The off-peak window is 00:30 to 05:30 every day. Five hours, fixed. Whatever the house uses in that window bills at the off-peak rate.
Is the whole house on the cheap rate during off-peak hours, or just the car?
The whole house. Anything you run between 00:30 and 05:30 pays the off-peak rate, not only the EV. Dishwasher, washing machine, tumble dryer, hot water, home battery charging — all of it.
Can I charge two electric cars on Octopus Go?
Yes. There’s no per-vehicle limit on Octopus Go because there’s no smart scheduling to nominate a car to. As long as both cars are scheduled to charge during the 00:30–05:30 window (via their own settings or your charger’s timer), both will get the off-peak rate. The practical limit is your home charger’s power output and how much charge each car needs.
Do I need a smart charger for Octopus Go?
No. A basic untimed home charger will work, provided you can schedule the car itself to start and stop charging during the off-peak window. Most modern EVs have built-in charge scheduling. A smart charger with its own timer just gives you a second way to handle it.
Is Octopus Go cheaper than Intelligent Octopus Go?
Usually not. Intelligent Octopus Go typically has a lower off-peak rate and a longer cheap window, but it requires a compatible EV or compatible charger and gives Octopus control over when the car charges. If your kit is compatible, Intelligent Go is usually the cheaper option overall. If it isn’t, Octopus Go is the obvious fallback.
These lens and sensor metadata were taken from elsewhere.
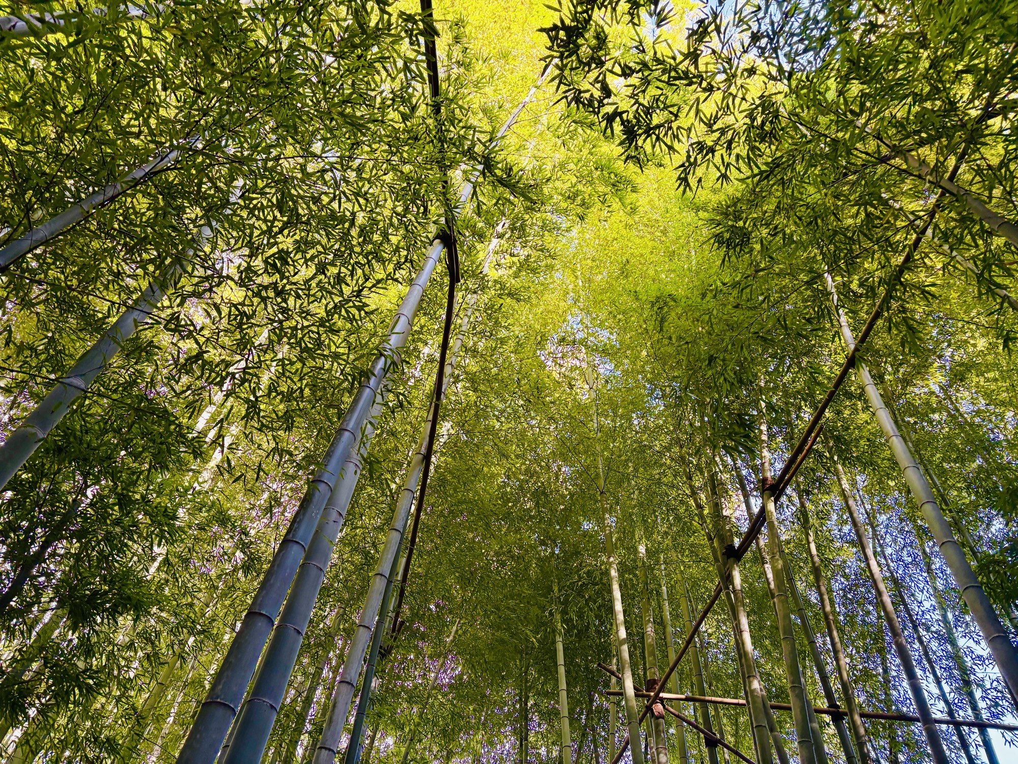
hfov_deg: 67.3
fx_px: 765
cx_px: 509
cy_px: 382
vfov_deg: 53.1
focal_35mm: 26
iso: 100
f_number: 1.6
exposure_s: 1/121
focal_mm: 5.96
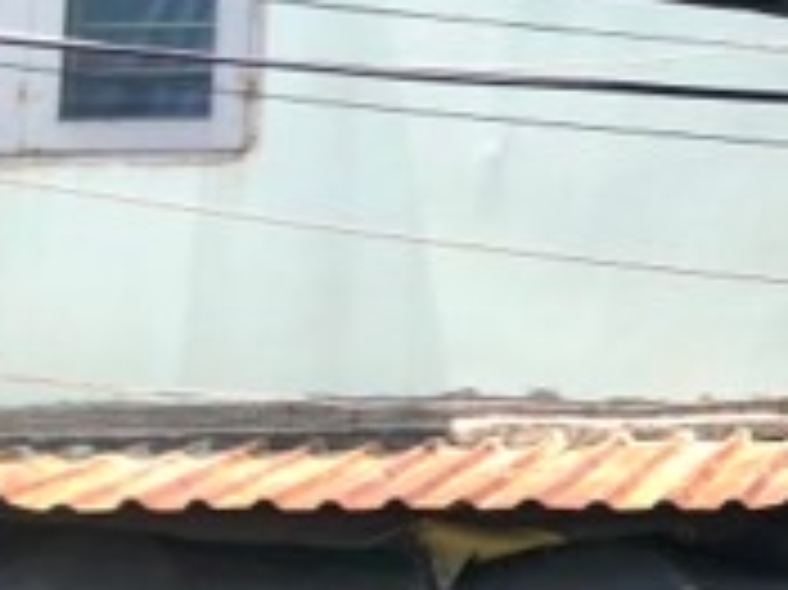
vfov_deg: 13.1
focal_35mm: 112
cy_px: 552
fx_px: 2548
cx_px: 1436
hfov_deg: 15.1
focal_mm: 4
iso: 20
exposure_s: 1/1412
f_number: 1.8
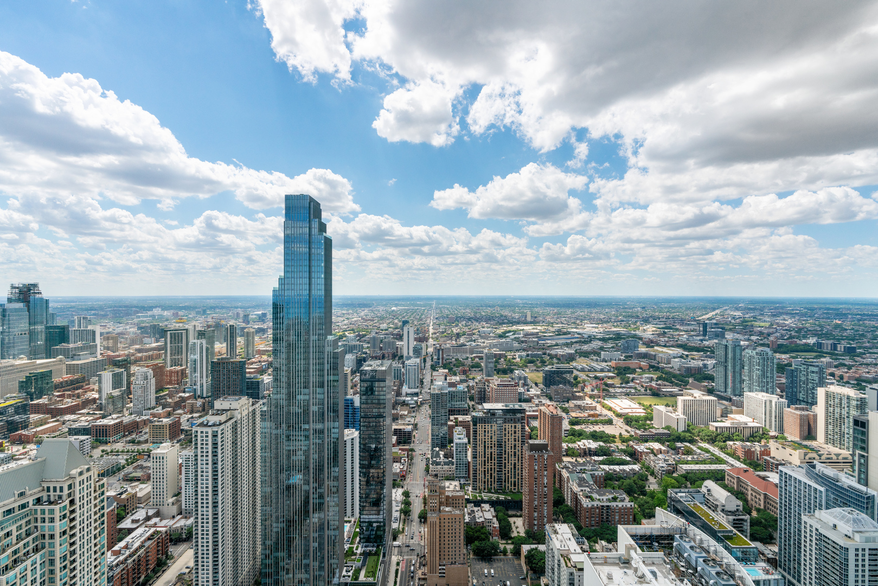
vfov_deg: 70.5
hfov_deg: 93.3
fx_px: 415
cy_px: 293
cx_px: 439
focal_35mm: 17
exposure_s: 1/200
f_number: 8
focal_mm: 17
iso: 320
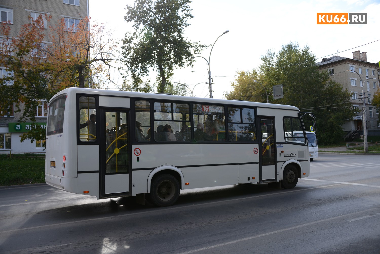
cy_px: 127
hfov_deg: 58.7
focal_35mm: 32
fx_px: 338
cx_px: 190
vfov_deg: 41.1
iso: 200
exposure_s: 1/800
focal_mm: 32
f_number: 4.5
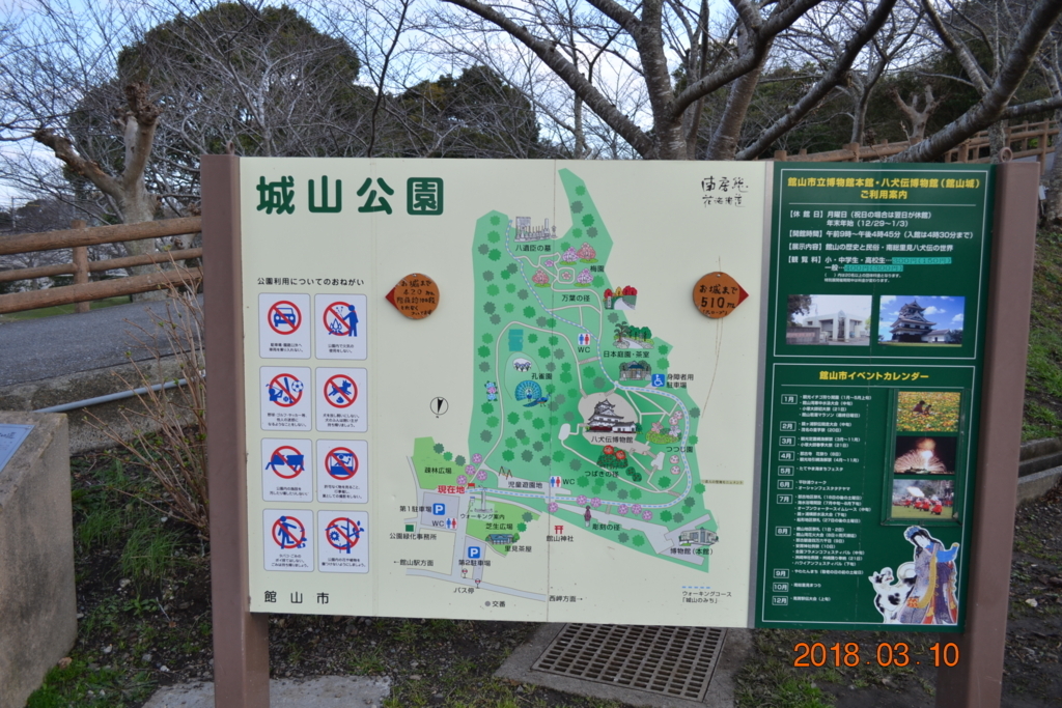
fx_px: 797
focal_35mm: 27
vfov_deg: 47.9
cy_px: 354
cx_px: 531
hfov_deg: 67.4
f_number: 4
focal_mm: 18
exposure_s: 1/200
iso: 100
Can I switch from Octopus Go to Intelligent Octopus Go later?
Yes. If your car or charger becomes compatible (or you upgrade to compatible kit), you can switch from Octopus Go to Intelligent Octopus Go via your Octopus account. The switch itself is quick, though there may be a short period while the new tariff takes effect.
Are there exit fees on Octopus Go?
Not currently. The 12-month fixed version of Octopus Go has no exit fees, so you can switch away if a better deal comes along. This structure has changed a couple of times in 2026 (an earlier 6-month fix carried a £25 exit fee), so check the current terms before signing up.
Does Octopus Go work with solar panels?
It pairs reasonably well. The cheap overnight window is useful for topping up a home battery when solar generation is low, and you can combine Octopus Go with an Octopus export tariff like Outgoing Octopus to get paid for the solar electricity you send to the grid. Worth checking the current export rate separately, since that has moved in 2026 too.